Monday, September 5, 2011

False Sense of Responsibility

The adversary tricks mothers' minds into believing that if something is going awry in their family (ex. kids fighting) that it is her fault. For those of us who have a certain personality type - the perfectionist - we become irritated, frustrated, angry and believe that we have to fix the situation by making our kids stop fighting, listen and obey us. If our kids stop and listen then we think we are succeeding, so we try until we are forcing and it's still not working thus we feel the guilt and continue being angry. This is the adversary's way of giving us a false sense of responsibility.
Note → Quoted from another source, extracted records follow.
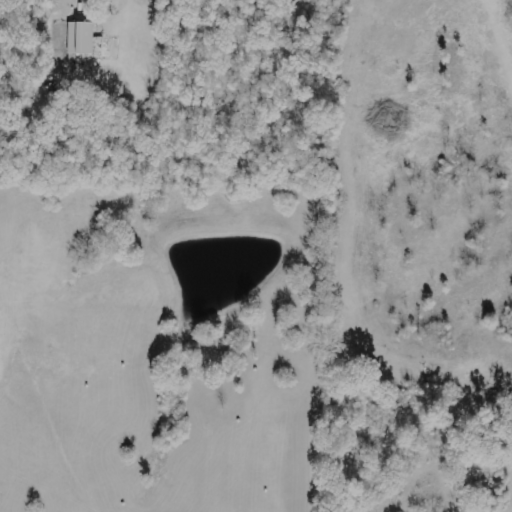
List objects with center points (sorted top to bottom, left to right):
building: (81, 38)
road: (252, 333)
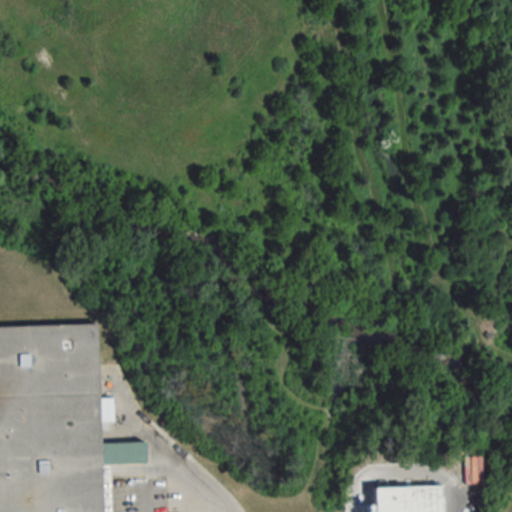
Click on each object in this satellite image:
building: (53, 423)
road: (393, 471)
building: (407, 499)
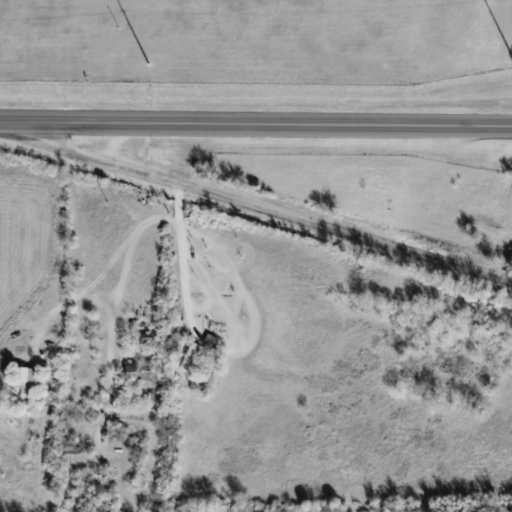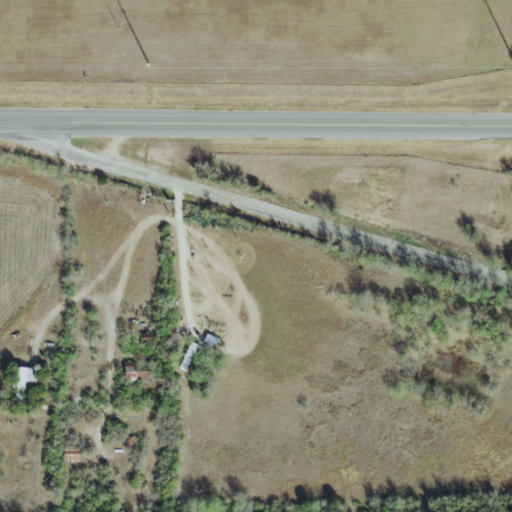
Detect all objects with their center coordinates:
power tower: (148, 64)
road: (255, 125)
road: (259, 208)
road: (180, 257)
building: (208, 341)
building: (187, 355)
building: (29, 374)
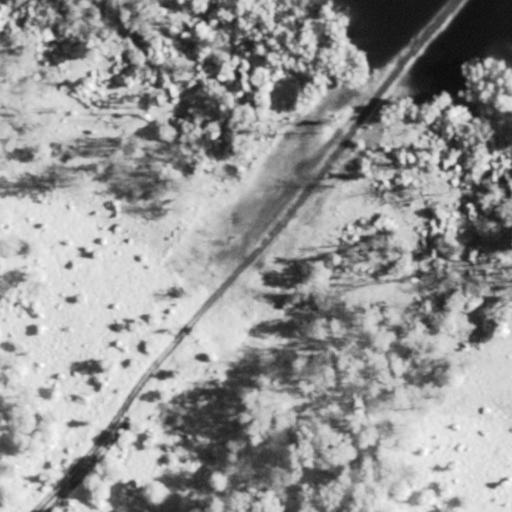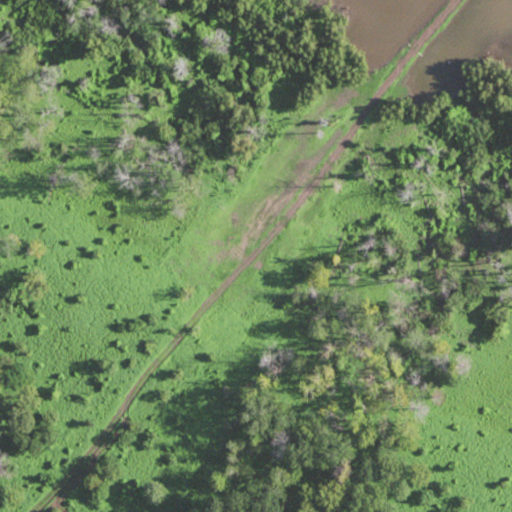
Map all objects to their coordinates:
road: (318, 249)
I was talking to my mother-in-law (who raised 11 children) and my brother-in-law who is a social worker and they both told me I was taking on a lot of guilt for my children's decisions. Children are going to make their own decisions.
I want peace, unity, and encouragement in my home but I need to unlearn this false sense of responsibility. This would enable me to stop internalizing my kids' arguments, responding in a desperate "I'm failing but I have to do SOMETHING" manner.
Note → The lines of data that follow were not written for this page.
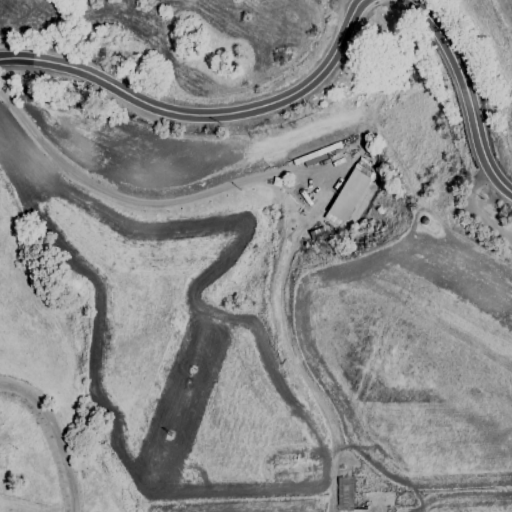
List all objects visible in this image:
road: (325, 66)
road: (278, 179)
building: (348, 193)
road: (471, 209)
road: (56, 434)
building: (343, 493)
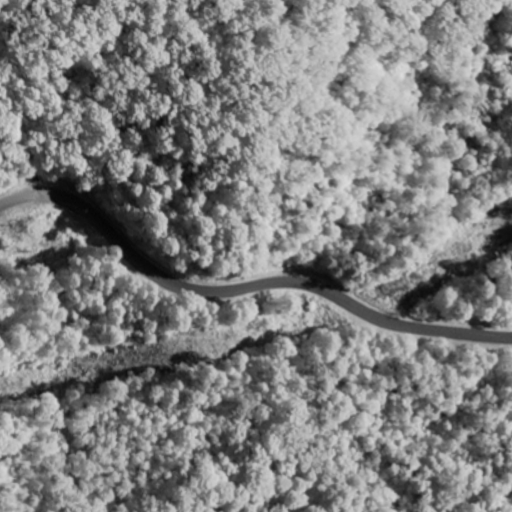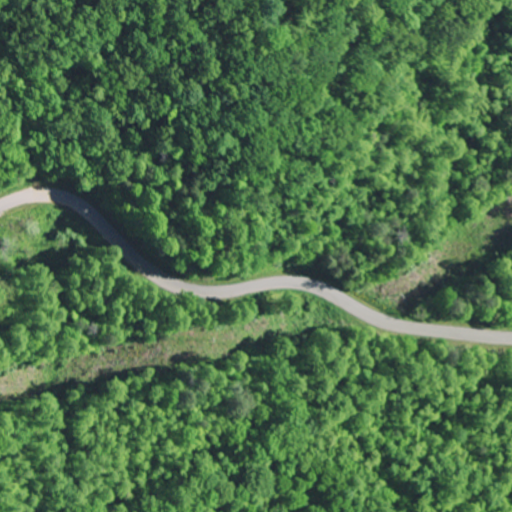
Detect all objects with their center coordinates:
road: (243, 286)
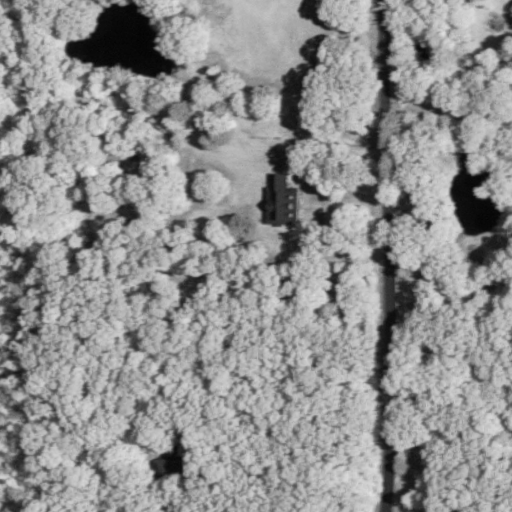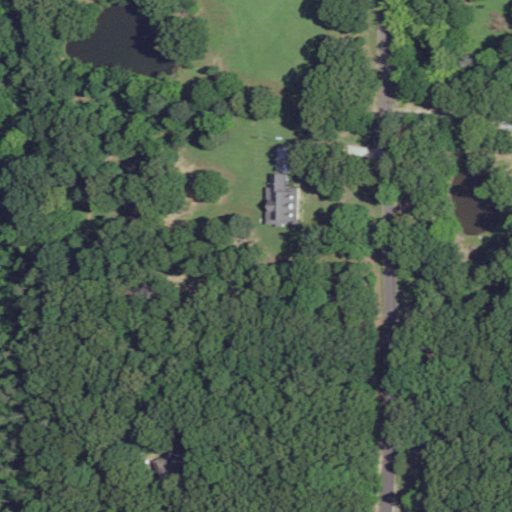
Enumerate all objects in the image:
road: (448, 115)
road: (332, 149)
building: (283, 200)
road: (385, 256)
building: (175, 461)
road: (192, 503)
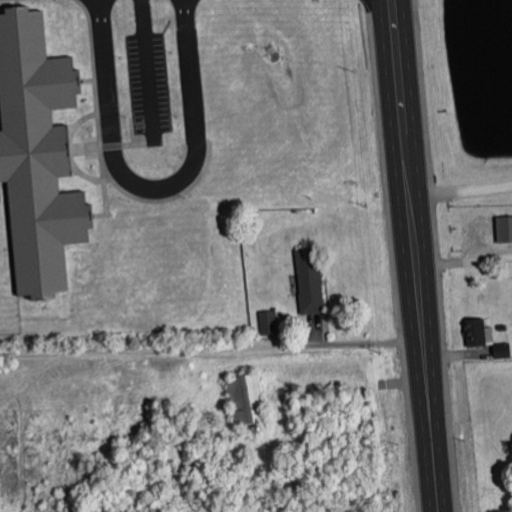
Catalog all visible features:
road: (146, 69)
building: (39, 156)
road: (152, 185)
building: (505, 229)
road: (413, 256)
road: (463, 263)
building: (311, 280)
building: (269, 322)
building: (479, 333)
road: (210, 347)
building: (248, 398)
Release the obligation you've taken on. You are not the one grabbing a toy from your little sibling nor hitting another. You CAN be positive (shift the focus), be encouraging, teach principles, unify, be an example, serve.
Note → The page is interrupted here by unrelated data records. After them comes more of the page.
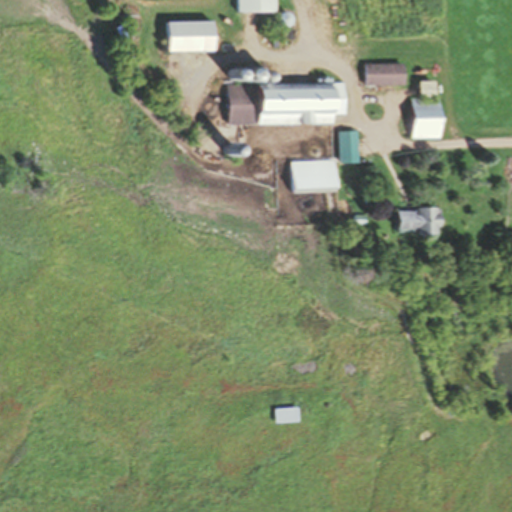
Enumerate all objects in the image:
building: (252, 5)
building: (186, 35)
building: (381, 73)
building: (423, 87)
building: (281, 102)
building: (422, 117)
building: (344, 146)
building: (309, 174)
building: (414, 220)
building: (283, 415)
You are held accountable for your actions. Certain child behavior is normal and it is sad that we feel pressure placed on us by others judgments and even comments. Those things are also ways that the adversary instills false beliefs. Think of the Savior and how no matter what others did around him or to him, he never tried to control them but was always in control of himself. To the woman whom he said, "go thy way and sin no more"; it was her choice what she would do and he was not accountable for her actions whether she listened or not.
I am not dismissing anything here. Imagine one parent approaching another showing obvious disappointment and speaking in an upsetting tone pointing out what their child has done wrong. Perhaps it is a parent-child exchange and the parent is reflecting in a like-manner to their child, demonstrating their disappointment. On the other hand, if a principle is reiterated in a loving and encouraging way, which approach is more conducive to a unified family and community?

We know eternal truths, we have our Heavenly Father's Spirit within us. The adversary presses upon us the false sense of responsibility that all are watching us and our children have to get it right NOW! Let the Savior calm the storm inside of you. They will get it. The true responsibility is that we lovingly teach our children correct principles. That we have faith in them, encourage them. Contribute to the bettering of ourselves and others, and if you do this, your children will unify themselves.